- _Supplied passage_:
■ ■ ■ ■ ■

Barrel Length Studies in 5.56mm NATO Weapons


----------



## AKkeith (Mar 16, 2016)

That study seemed fairly indepth, especially with the chamber pressures at exit and the impact of a suppressor. To me it did seem like they lacked some definitive evidence of proof on some statements. This statement stood out to me when they provided no further evidence, "M855 bullets traveling below 2,500 fps when impacting a target will not produce a lethal wound channel."


----------



## Gunz (Mar 16, 2016)

AKkeith said:


> ...This statement stood out to me when they provided no further evidence, "M855 bullets traveling below 2,500 fps when impacting a target will not produce a lethal wound channel..."



That's a pretty general assumption on their part. It depends on where it hits you.

Great find, BTW, @Diamondback 2/2


----------



## Diamondback 2/2 (Mar 16, 2016)

Yeah I agree, you put a M855 in the right spot, 2500fps or not, its lethal.


----------



## Totentanz (Mar 16, 2016)

AKkeith said:


> That study seemed fairly indepth, especially with the chamber pressures at exit and the impact of a suppressor. To me it did seem like they lacked some definitive evidence of proof on some statements. This statement stood out to me when they provided no further evidence, "M855 bullets traveling below 2,500 fps when impacting a target will not produce a lethal wound channel."





Diamondback 2/2 said:


> Yeah I agree, you put a M855 in the right spot, 2500fps or not, its lethal.



Or what exactly drives the conclusion that 2500 fps is the magic cutoff.  That statement caught my eye as well - Is it a specific probability of a hit being lethal below that speed?  Or is there some ballistic effect that occurs below that point?  I agree with @AKkeith that without further explaining it, just positing it as fact is a bit dubious.


----------



## Diamondback 2/2 (Mar 16, 2016)

I imagine it has to do with the internal wound cavity with regards to the high velocity tissue expansion. But that's just a guess, as I'm not aware of any ballistic gel tests that are specific to M855 and 2500 fps velocity at impact of the gel.

We all know that 5.56 works by high velocity coupled with tumbling and fragmentation of the bullet. But at what speeds are required for those effects to take place, I'm unsure of. That said, a 36gr .22cal moving at 1,000 fps has killed many of people. So it's doubtful, to me anyway, that a 62gr .22cal bullet moving at 2.5 times that speed will not produce a lethal wound when fired at a vital organs or the brain housing group.

■ ■ ■ ■ ■

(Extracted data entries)
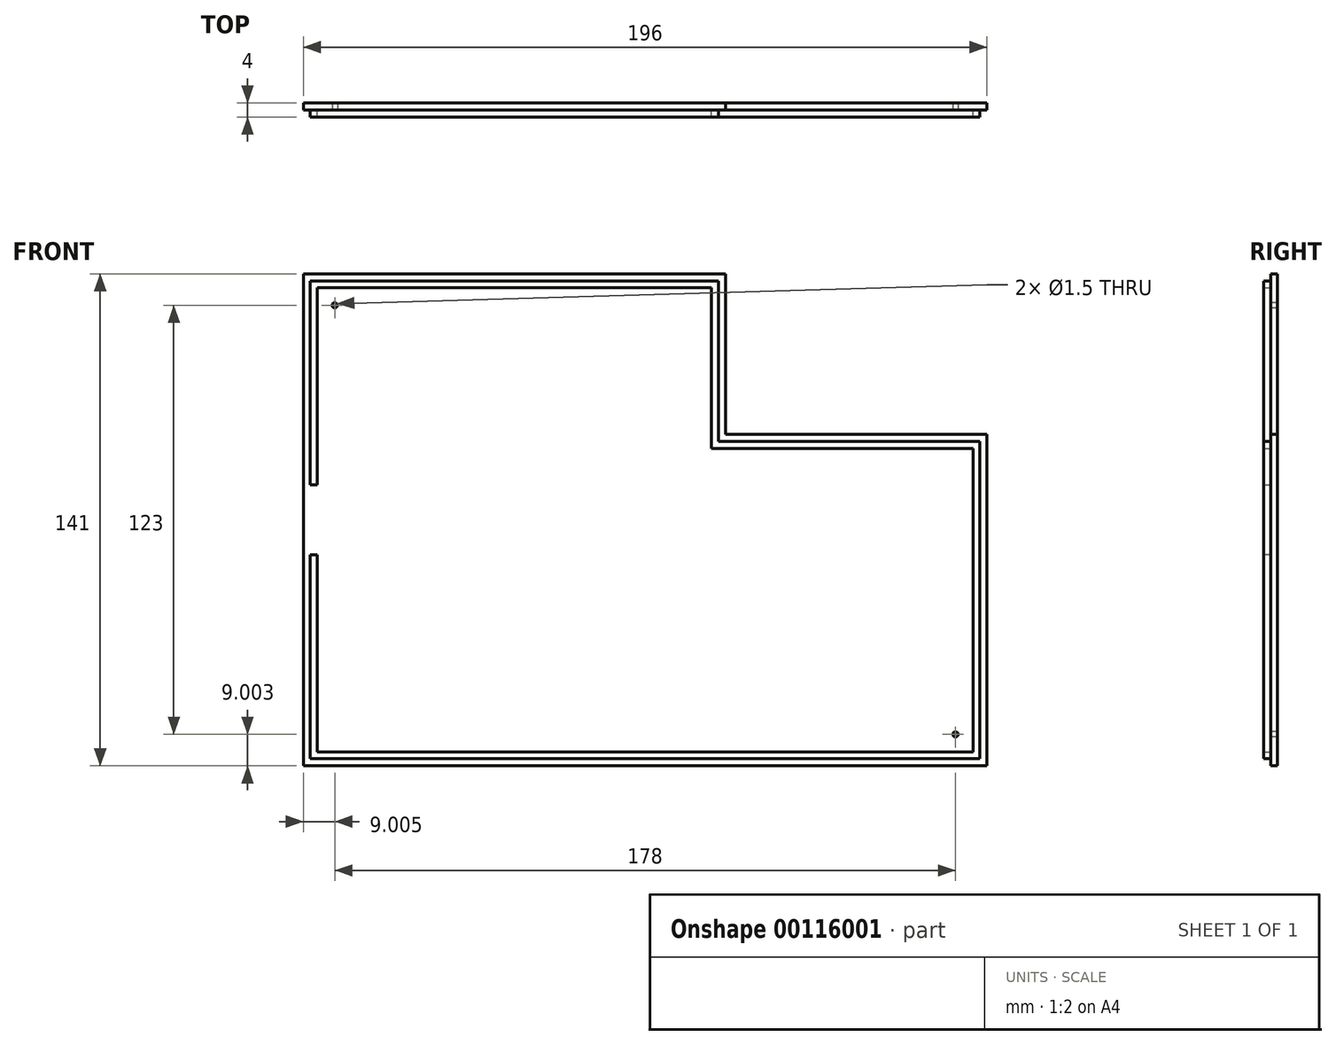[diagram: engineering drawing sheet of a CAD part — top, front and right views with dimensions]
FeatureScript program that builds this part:
annotation { "Feature Type Name" : "Feature", "Feature Type Description" : "" }
export const myFeature = defineFeature(function(context is Context, id is Id, definition is map)
    precondition{}
    {
        {
            var Q0;
            Q0=qCreatedBy(makeId("Front.planeOp"),FACE);
            var sketch = newSketch(context, id + "F0", { "sketchPlane" : qUnion([Q0])});
            skLineSegment(sketch, "E0.bottom", {"start": v(-6.34, -62.27) * mm, "end": v(-127.34, -62.27) * mm});
            skLineSegment(sketch, "E0.top", {"start": v(-6.34, 78.73) * mm, "end": v(-127.34, 78.73) * mm});
            skLineSegment(sketch, "E0.left", {"start": v(-6.34, -62.27) * mm, "end": v(-6.34, 78.73) * mm});
            skLineSegment(sketch, "E0.right", {"start": v(-127.34, -62.27) * mm, "end": v(-127.34, 78.73) * mm});
            skLineSegment(sketch, "E1.bottom", {"start": v(-6.34, -62.27) * mm, "end": v(68.66, -62.27) * mm});
            skLineSegment(sketch, "E1.top", {"start": v(-6.34, 32.73) * mm, "end": v(68.66, 32.73) * mm});
            skLineSegment(sketch, "E1.left", {"start": v(-6.34, -62.27) * mm, "end": v(-6.34, 32.73) * mm});
            skLineSegment(sketch, "E1.right", {"start": v(68.66, -62.27) * mm, "end": v(68.66, 32.73) * mm});
            skSolve(sketch);
        }
        {
            var Q0;
            Q0=makeQuery(id+"F0.imprint","IMPRINT",FACE,{"disambiguationData":[TD([[makeQuery(id+"F0.imprint","IMPRINT",EDGE,{"derivedFrom":sQuery(id+"F0.wireOp",EDGE,"E0.bottom")}),-1.0]])]});
            var Q1;
            Q1=makeQuery(id+"F0.imprint","IMPRINT",FACE,{"disambiguationData":[TD([[makeQuery(id+"F0.imprint","IMPRINT",EDGE,{"derivedFrom":sQuery(id+"F0.wireOp",EDGE,"E1.bottom")}),1.0]])]});
            extrude(context, id + "F1", {"entities" : qUnion([Q0, Q1]), "depth" : 2 * mm});
        }
        {
            var Q0;
            Q0=makeQuery(id+"F1.opExtrude","CAP_FACE",FACE,{"disambiguationData":[OSD([sQuery(id+"F0.wireOp",EDGE,"E0.bottom"),sQuery(id+"F0.wireOp",EDGE,"E0.top"),sQuery(id+"F0.wireOp",EDGE,"E0.left"),sQuery(id+"F0.wireOp",EDGE,"E0.right"),sQuery(id+"F0.wireOp",EDGE,"E1.bottom"),sQuery(id+"F0.wireOp",EDGE,"E1.top"),sQuery(id+"F0.wireOp",EDGE,"E1.right")])],"isStart":false});
            var sketch = newSketch(context, id + "F2", { "sketchPlane" : qUnion([Q0])});
            skLineSegment(sketch, "E2.bottom", {"start": v(-125.34, 76.73) * mm, "end": v(-123.34, 76.73) * mm});
            skLineSegment(sketch, "E2.top", {"start": v(-125.34, -60.27) * mm, "end": v(-123.34, -60.27) * mm});
            skLineSegment(sketch, "E2.left", {"start": v(-125.34, 76.73) * mm, "end": v(-125.34, -60.27) * mm});
            skLineSegment(sketch, "E2.right", {"start": v(-123.34, 76.73) * mm, "end": v(-123.34, -60.27) * mm});
            skLineSegment(sketch, "E3.bottom", {"start": v(-123.34, 76.73) * mm, "end": v(-8.34, 76.73) * mm});
            skLineSegment(sketch, "E3.top", {"start": v(-123.34, 74.73) * mm, "end": v(-8.34, 74.73) * mm});
            skLineSegment(sketch, "E3.left", {"start": v(-123.34, 76.73) * mm, "end": v(-123.34, 74.73) * mm});
            skLineSegment(sketch, "E3.right", {"start": v(-8.34, 76.73) * mm, "end": v(-8.34, 74.73) * mm});
            skLineSegment(sketch, "E4.bottom", {"start": v(-8.34, 74.73) * mm, "end": v(-10.34, 74.73) * mm});
            skLineSegment(sketch, "E4.top", {"start": v(-8.34, 28.73) * mm, "end": v(-10.34, 28.73) * mm});
            skLineSegment(sketch, "E4.left", {"start": v(-8.34, 74.73) * mm, "end": v(-8.34, 28.73) * mm});
            skLineSegment(sketch, "E4.right", {"start": v(-10.34, 74.73) * mm, "end": v(-10.34, 28.73) * mm});
            skLineSegment(sketch, "E5.bottom", {"start": v(-8.34, 28.73) * mm, "end": v(66.66, 28.73) * mm});
            skLineSegment(sketch, "E5.top", {"start": v(-8.34, 30.73) * mm, "end": v(66.66, 30.73) * mm});
            skLineSegment(sketch, "E5.left", {"start": v(-8.34, 28.73) * mm, "end": v(-8.34, 30.73) * mm});
            skLineSegment(sketch, "E5.right", {"start": v(66.66, 28.73) * mm, "end": v(66.66, 30.73) * mm});
            skLineSegment(sketch, "E6.bottom", {"start": v(66.66, 28.73) * mm, "end": v(64.66, 28.73) * mm});
            skLineSegment(sketch, "E6.top", {"start": v(66.66, -60.27) * mm, "end": v(64.66, -60.27) * mm});
            skLineSegment(sketch, "E6.left", {"start": v(66.66, 28.73) * mm, "end": v(66.66, -60.27) * mm});
            skLineSegment(sketch, "E6.right", {"start": v(64.66, 28.73) * mm, "end": v(64.66, -60.27) * mm});
            skLineSegment(sketch, "E7.bottom", {"start": v(64.66, -60.27) * mm, "end": v(-123.34, -60.27) * mm});
            skLineSegment(sketch, "E7.top", {"start": v(64.66, -58.27) * mm, "end": v(-123.34, -58.27) * mm});
            skLineSegment(sketch, "E7.left", {"start": v(64.66, -60.27) * mm, "end": v(64.66, -58.27) * mm});
            skLineSegment(sketch, "E7.right", {"start": v(-123.34, -60.27) * mm, "end": v(-123.34, -58.27) * mm});
            skSolve(sketch);
        }
        {
            var Q0;
            Q0 = qSketchRegion(id + "F2", true);
            extrude(context, id + "F3", {"entities" : qUnion([Q0]), "operationType" : NewBodyOperationType.ADD, "depth" : 2 * mm});
        }
        {
            var Q0;
            Q0=makeQuery(id+"F3.boolean.opBoolean","SPLIT",FACE,{"disambiguationData":[TD([makeQuery(id+"F3.opExtrude","SWEPT_FACE",FACE,{"disambiguationData":[OSD([sQuery(id+"F2.wireOp",EDGE,"E2.right")])]})])],"derivedFrom":makeQuery(id+"F1.opExtrude","CAP_FACE",FACE,{"disambiguationData":[OSD([sQuery(id+"F0.wireOp",EDGE,"E0.bottom"),sQuery(id+"F0.wireOp",EDGE,"E0.top"),sQuery(id+"F0.wireOp",EDGE,"E0.left"),sQuery(id+"F0.wireOp",EDGE,"E0.right"),sQuery(id+"F0.wireOp",EDGE,"E1.bottom"),sQuery(id+"F0.wireOp",EDGE,"E1.top"),sQuery(id+"F0.wireOp",EDGE,"E1.right")])],"isStart":false})});
            var sketch = newSketch(context, id + "F4", { "sketchPlane" : qUnion([Q0])});
            skCircle(sketch, "E8", {"center": v(59.66, -53.27) * mm, "radius": 3.52 * mm});
            skCircle(sketch, "E9", {"center": v(-118.34, 69.73) * mm, "radius": 3.5 * mm});
            skSolve(sketch);
        }
        {
            var Q0;
            Q0=sQuery(id+"F4.wireOp",VERTEX,"E9.center");
            var Q1;
            Q1=sQuery(id+"F4.wireOp",VERTEX,"E8.center");
            var Q2;
            Q2=makeQuery(id+"F1.opExtrude","SWEPT_BODY",BODY,{"disambiguationData":[OSD([sQuery(id+"F0.wireOp",EDGE,"E0.bottom"),sQuery(id+"F0.wireOp",EDGE,"E0.top"),sQuery(id+"F0.wireOp",EDGE,"E0.left"),sQuery(id+"F0.wireOp",EDGE,"E0.right"),sQuery(id+"F0.wireOp",EDGE,"E1.bottom"),sQuery(id+"F0.wireOp",EDGE,"E1.top"),sQuery(id+"F0.wireOp",EDGE,"E1.right")])]});
            hole(context, id + "F5", {"style" : HoleStyle.SIMPLE, "endStyle" : HoleEndStyle.BLIND, "holeDiameter" : 1.5 * mm, "holeDepth" : 2 * mm, "locations" : qUnion([Q0, Q1]), "scope" : qUnion([Q2])});
        }
        {
            var Q0;
            Q0=makeQuery(id+"F3.opExtrude","SWEPT_FACE",FACE,{"disambiguationData":[OSD([sQuery(id+"F2.wireOp",EDGE,"E2.left")])]});
            var sketch = newSketch(context, id + "F6", { "sketchPlane" : qUnion([Q0])});
            skLineSegment(sketch, "E10.bottom", {"start": v(2, 18.23) * mm, "end": v(4, 18.23) * mm});
            skLineSegment(sketch, "E10.top", {"start": v(2, -1.77) * mm, "end": v(4, -1.77) * mm});
            skLineSegment(sketch, "E10.left", {"start": v(2, 18.23) * mm, "end": v(2, -1.77) * mm});
            skLineSegment(sketch, "E10.right", {"start": v(4, 18.23) * mm, "end": v(4, -1.77) * mm});
            skSolve(sketch);
        }
        {
            var Q0;
            {var subQ0=sQuery(id+"F6.wireOp",EDGE,"E10.left");Q0=makeQuery(id+"F6.imprint","IMPRINT",FACE,{"disambiguationData":[TD([[makeQuery(id+"F6.imprint","IMPRINT",EDGE,{"derivedFrom":subQ0}),1.0]])]});}
            extrude(context, id + "F7", {"entities" : qUnion([Q0]), "operationType" : NewBodyOperationType.REMOVE, "oppositeDirection" : true, "depth" : 25 * mm});
        }
    });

■ ■ ■ ■ ■

- _To be done_:
a – In the forum thread on 5.56mm barrel length, why does Diamondback 2/2 doubt that a 62gr bullet hitting at 2,500 fps would fail to cause a lethal wound? Answer in one to three sentences.
b – Go on with the forum thread on 5.56mm barrel length from the point where it stops.
These records were taken from a different source than the thread.

- _Exercise answers_:
a – Diamondback 2/2 notes that a 36gr .22cal bullet moving at only 1,000 fps has killed many people. A 62gr .22cal bullet moving at 2.5 times that speed seems very unlikely to fail to kill when it hits a vital organ or the brain.

b –
$.02


----------



## Florida173 (Mar 16, 2016)

Aren't we all using m855a1 now?


----------



## Diamondback 2/2 (Mar 16, 2016)

Florida173 said:


> Aren't we all using m855a1 now?



USMC is still using M855, but yes Army is M855A1 currently. The M855A1 is supposed to be a hotter round making up for the shorter barrel in the M4, but that's all after my time so I don't know much about it.


----------



## AKkeith (Mar 16, 2016)

Florida173 said:


> Aren't we all using m855a1 now?


Come on @Florida173. Not all of us are high speed. The Marine Corps is just getting the M4. We are still all excited about how cool they are. Slow your roll.


----------



## Brill (Mar 16, 2016)

Florida173 said:


> Aren't we all using m855a1 now?



300 AAC baby!!!!


----------



## busdriver (Mar 16, 2016)

He says the shorter barrel has a higher muzzle pressure (not a surprise by the way, muzzle brakes work better on shorter barrels for a reason) but the same 7 inches of "dwell" is appropriate for a 14.5 and 20 inch barrel?  Not to mention if you just take the literal meaning of the word dwell, port distance from the chamber would be dwell and distance from the muzzle more of a port open time.  Then there's the mass of the BCG/buffer and the actual port size.  
Nope ole Eugene was perfection, can't change anything; it's like changing the 1911, except when Browning changed it, that was ok.


----------



## Etype (Mar 17, 2016)

AKkeith said:


> That study seemed fairly indepth, especially with the chamber pressures at exit and the impact of a suppressor. To me it did seem like they lacked some definitive evidence of proof on some statements. This statement stood out to me when they provided no further evidence, "M855 bullets traveling below 2,500 fps when impacting a target will not produce a lethal wound channel."





Diamondback 2/2 said:


> Yeah I agree, you put a M855 in the right spot, 2500fps or not, its lethal.


It's been proven more than a couple times over that a .22 LR is a lethal round, even while moving quite a bit slower than that.

Getting a hole poked in you, regardless of speed or size, is never a good thing- the academics need to quit trying to tell us otherwise.


----------



## DA SWO (Mar 17, 2016)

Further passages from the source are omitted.